Он втиснулся между камином и монументальным букетом, вжался в стену и оказался прямо перед ней, так что ей пришлось смотреть на него, а потом завязал разговор. Лучше сказать, говорил он один, потому что она, не отвечая, взглядом искала среди приглашенных на этот чертов вечер того, кто мог бы оказаться ей полезен. То есть вероятного работодателя. Ничего не поделаешь, ей надо вкалывать… Мужчины? У нее с этим покончено! Она достаточно отдавалась. Чтобы не было никакого недоразумения: она достаточно себя отдала одному мужчине. Единственному. Ну то есть почти… Своему мужу. А он взял да исчез! Что за дурацкая затея! В тридцать с хвостиком… Помирать рановато. Тем более что он всегда отличался лучшим здоровьем, чем она. Когда ей приходилось облегчать свои недуги в Бадене, где она частенько принимала процедуры, он непрестанно суетился, работал, бежал куда-то. Неужели она вышла бы за него девятью годами раньше, догадайся тогда, что он оставит ее одну, без единого су, с долгами и двумя сиротами? Разумеется, нет. Ее мать воспротивилась бы этому! Милая мамочка… Увы, много ли мы понимаем в двадцать лет? Впрочем, в тридцать или шестьдесят не больше… Мы не знаем будущего, потому что сами создаем его.
Подле нее продолжал производить звуки биологический индивид. Ну и ладно. Так она не выглядит заброшенной. В этом блестящем обществе нет ничего хуже: стоит только показаться одиноким, и вот ты уже один.

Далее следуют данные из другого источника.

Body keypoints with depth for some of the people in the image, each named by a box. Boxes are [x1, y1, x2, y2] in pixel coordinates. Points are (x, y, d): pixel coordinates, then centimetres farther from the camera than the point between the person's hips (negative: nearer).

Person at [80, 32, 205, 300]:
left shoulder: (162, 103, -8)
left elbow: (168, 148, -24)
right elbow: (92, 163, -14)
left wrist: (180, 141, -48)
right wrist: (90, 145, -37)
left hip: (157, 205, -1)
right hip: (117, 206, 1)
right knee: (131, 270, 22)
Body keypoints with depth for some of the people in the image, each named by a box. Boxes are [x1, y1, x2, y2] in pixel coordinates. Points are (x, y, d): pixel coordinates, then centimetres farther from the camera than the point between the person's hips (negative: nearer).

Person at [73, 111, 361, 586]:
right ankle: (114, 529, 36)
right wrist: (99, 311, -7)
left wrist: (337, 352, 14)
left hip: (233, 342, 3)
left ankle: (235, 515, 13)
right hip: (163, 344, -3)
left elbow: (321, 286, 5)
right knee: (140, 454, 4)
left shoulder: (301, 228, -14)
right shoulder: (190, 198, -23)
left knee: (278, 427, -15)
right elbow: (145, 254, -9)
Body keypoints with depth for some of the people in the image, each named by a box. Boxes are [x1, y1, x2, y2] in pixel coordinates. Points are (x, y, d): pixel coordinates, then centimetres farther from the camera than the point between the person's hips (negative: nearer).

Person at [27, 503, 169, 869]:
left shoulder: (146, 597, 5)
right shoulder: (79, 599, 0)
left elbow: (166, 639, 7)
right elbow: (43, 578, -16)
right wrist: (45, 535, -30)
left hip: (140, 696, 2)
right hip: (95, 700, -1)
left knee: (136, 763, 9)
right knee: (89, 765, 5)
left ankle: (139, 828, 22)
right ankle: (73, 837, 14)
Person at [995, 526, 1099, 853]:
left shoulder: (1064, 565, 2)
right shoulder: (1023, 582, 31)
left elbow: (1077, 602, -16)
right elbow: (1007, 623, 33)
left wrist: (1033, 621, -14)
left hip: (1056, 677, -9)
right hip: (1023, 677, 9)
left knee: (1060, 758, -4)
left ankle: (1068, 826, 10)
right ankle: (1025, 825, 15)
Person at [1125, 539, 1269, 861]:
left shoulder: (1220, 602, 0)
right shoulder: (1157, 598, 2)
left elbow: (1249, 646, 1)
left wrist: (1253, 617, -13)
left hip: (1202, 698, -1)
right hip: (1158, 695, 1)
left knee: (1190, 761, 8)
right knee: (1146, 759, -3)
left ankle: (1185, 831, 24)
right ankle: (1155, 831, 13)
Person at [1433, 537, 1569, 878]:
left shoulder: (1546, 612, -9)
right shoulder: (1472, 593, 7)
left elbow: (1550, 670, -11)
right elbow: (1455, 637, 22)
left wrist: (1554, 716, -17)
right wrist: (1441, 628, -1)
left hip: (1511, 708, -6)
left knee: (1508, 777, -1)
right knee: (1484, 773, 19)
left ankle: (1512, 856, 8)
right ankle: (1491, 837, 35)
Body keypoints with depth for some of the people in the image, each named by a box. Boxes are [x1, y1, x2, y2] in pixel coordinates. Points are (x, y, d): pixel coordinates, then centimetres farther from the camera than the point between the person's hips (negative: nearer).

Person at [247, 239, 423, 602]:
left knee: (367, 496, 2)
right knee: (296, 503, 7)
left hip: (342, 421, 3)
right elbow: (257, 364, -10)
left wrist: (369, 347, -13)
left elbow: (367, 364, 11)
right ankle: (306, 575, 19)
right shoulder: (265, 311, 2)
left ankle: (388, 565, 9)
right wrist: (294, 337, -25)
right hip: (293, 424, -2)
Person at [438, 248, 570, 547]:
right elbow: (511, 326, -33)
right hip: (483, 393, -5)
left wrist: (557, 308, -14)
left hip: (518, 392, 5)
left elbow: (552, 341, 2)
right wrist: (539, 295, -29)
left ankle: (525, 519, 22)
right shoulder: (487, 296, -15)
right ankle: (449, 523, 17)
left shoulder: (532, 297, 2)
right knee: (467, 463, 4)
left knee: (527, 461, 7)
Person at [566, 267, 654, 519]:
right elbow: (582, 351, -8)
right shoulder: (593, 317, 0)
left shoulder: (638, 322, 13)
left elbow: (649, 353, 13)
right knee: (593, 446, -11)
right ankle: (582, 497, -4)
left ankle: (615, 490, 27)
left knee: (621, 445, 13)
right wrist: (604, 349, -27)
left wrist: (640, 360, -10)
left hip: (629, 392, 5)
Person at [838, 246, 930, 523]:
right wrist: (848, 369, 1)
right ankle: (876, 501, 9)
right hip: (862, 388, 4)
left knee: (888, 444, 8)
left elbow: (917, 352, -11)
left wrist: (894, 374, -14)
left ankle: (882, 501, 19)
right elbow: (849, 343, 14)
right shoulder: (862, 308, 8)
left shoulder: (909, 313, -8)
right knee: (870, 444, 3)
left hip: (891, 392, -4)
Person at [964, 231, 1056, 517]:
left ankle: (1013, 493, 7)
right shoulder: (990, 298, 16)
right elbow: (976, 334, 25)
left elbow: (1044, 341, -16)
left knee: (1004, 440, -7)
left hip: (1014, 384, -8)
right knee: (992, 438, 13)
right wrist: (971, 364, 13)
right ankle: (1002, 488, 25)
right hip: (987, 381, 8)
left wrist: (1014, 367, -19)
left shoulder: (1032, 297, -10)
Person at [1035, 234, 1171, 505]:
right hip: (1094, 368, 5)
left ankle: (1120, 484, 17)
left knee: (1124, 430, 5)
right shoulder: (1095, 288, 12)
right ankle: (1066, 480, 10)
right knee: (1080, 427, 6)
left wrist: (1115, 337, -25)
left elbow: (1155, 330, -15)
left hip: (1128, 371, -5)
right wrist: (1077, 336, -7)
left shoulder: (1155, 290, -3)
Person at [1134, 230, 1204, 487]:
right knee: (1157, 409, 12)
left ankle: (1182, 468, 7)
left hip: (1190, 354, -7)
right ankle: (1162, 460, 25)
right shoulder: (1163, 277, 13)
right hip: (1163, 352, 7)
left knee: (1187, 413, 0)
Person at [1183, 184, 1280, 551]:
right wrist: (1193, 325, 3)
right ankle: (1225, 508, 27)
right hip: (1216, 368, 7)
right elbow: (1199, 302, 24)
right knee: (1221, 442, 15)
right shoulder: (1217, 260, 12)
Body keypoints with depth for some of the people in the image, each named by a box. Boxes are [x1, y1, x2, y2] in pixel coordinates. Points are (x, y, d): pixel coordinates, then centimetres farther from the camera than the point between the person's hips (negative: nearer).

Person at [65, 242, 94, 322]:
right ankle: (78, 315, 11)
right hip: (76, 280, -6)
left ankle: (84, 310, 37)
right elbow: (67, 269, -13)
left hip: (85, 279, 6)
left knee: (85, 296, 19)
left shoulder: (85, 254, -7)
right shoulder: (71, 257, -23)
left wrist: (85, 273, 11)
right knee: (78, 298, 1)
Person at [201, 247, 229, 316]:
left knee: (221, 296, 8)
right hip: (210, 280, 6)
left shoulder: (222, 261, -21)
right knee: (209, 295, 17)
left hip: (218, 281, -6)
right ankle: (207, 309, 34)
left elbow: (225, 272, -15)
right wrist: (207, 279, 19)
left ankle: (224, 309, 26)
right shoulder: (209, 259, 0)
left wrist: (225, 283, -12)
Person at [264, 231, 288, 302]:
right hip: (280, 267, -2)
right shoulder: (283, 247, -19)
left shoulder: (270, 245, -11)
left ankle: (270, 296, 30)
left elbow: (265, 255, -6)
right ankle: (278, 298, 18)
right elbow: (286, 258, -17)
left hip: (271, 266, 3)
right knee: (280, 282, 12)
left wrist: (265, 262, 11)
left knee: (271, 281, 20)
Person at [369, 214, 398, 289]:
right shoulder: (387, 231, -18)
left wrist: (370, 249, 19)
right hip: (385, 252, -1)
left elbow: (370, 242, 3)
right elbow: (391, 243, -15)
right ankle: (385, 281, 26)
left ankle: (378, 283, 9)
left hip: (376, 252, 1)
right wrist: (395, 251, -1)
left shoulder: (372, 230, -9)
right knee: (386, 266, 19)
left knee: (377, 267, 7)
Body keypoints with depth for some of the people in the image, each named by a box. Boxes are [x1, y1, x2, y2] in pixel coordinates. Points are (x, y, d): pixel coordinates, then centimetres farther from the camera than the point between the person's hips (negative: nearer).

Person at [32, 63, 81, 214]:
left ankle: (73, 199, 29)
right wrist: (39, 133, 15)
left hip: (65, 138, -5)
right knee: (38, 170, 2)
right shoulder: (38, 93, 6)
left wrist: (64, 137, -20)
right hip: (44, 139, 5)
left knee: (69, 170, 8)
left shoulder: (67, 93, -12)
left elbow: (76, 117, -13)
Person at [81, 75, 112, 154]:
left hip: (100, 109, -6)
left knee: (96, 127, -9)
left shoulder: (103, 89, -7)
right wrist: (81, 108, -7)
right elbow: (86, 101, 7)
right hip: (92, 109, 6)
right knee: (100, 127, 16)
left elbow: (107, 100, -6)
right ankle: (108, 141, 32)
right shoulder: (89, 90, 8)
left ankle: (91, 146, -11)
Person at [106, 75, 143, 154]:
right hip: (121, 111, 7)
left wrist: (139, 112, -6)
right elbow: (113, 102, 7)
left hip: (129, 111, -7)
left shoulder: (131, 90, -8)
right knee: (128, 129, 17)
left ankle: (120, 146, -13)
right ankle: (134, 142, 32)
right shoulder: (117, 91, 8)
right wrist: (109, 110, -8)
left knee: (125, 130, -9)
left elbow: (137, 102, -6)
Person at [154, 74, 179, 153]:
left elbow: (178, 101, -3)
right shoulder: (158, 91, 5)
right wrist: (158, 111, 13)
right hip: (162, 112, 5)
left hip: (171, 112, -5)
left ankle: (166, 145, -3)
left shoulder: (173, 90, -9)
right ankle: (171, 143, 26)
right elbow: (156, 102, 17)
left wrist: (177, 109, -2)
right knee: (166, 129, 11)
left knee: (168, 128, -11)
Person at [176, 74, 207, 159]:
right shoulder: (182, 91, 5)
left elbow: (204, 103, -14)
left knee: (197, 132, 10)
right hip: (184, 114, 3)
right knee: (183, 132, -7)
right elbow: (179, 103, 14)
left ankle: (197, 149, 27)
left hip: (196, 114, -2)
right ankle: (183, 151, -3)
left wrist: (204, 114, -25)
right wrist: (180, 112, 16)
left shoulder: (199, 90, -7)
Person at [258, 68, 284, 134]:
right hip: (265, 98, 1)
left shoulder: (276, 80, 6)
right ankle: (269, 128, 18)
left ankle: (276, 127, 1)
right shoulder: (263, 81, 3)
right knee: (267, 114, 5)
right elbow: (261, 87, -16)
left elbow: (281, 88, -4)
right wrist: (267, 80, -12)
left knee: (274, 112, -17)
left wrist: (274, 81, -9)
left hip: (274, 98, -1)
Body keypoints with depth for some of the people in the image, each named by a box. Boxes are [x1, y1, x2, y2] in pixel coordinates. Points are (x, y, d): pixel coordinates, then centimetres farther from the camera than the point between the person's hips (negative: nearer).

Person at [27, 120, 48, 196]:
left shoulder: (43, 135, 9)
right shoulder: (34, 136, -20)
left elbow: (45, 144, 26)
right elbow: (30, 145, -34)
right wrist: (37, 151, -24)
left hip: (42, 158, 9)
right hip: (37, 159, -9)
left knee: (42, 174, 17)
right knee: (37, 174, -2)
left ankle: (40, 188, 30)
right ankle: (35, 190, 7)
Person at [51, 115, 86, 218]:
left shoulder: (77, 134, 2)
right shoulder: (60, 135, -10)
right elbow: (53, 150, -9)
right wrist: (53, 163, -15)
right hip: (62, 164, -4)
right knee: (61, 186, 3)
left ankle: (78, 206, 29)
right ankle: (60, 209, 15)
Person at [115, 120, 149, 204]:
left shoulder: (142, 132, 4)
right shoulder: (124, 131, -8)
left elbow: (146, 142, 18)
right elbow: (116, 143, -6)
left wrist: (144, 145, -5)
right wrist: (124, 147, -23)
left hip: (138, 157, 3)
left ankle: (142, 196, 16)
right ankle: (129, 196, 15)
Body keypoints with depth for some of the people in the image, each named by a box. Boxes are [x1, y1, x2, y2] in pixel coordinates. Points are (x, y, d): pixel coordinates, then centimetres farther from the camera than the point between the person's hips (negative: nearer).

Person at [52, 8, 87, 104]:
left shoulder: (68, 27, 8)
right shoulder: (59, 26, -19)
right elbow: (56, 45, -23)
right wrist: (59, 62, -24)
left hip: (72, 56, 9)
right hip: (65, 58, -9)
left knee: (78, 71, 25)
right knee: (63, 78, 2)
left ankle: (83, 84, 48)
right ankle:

Вена немилосердна к тому, кто не соблюдает правил ее игры.
О чем он говорил? Не важно. В его тоне не было ни равнодушия, ни вызова. И на том спасибо. Ни то ни се.
А что, если поймать этого знаменитого ворона в черном шелковом костюме и с крючковатым носом? Говорят, будто он организует концерты и хорошо платит оркестрантам. Да, пожалуй, стоит его подцепить. Слишком поздно. Пташка улетела…
И тут ее тоскливый безликий сосед назвал ее по имени.
— Как, вы меня знаете? — удивилась она.
Он с поклоном выразил ей соболезнования.
Она воскликнула:
— Мы прежде уже встречались?
— Ваша сестра, великолепная певица, которую мне посчастливилось слышать в Регенсбурге, только что рассказала мне о вашей трагедии. Еще раз приношу вам свои соболезнования.
«Что же я за дуреха! — подумала она. — Рыщу повсюду в поисках жертвы, а дичь-то, похоже, тут, рядом со мной. Ну-ка, кто он такой? И что у него за акцент?»
Игриво подхватив беседу, она узнала, что он дипломат, прибыл из Копенгагена и ему очень нравится в Вене.
— Вы любите музыку?
— Страстно.
Она не поверила. Смерив его взглядом, она убедилась: этот человек ничем не увлекается с жаром. Значит, он пытается ее подцепить…
Забавы ради она решила перейти в наступление.
— Я пою, — прошептала она. — О, не так прекрасно, как моя сестра, но совсем неплохо. Некоторые считают, что я более трогательна.
— Да что вы?
— Мы учились у одних педагогов. У лучших.
В знак восхищения он издал свистящий звук губами. Она его приманила. И теперь размышляла о сумме своего гонорара.
— Вы бы не хотели, чтобы я приехала петь для датчан?
Он схватил ее руку:
— Насчет датчан не уверен. Но для меня — разумеется.
* * *Возможно ли, что она все еще соблазнительна?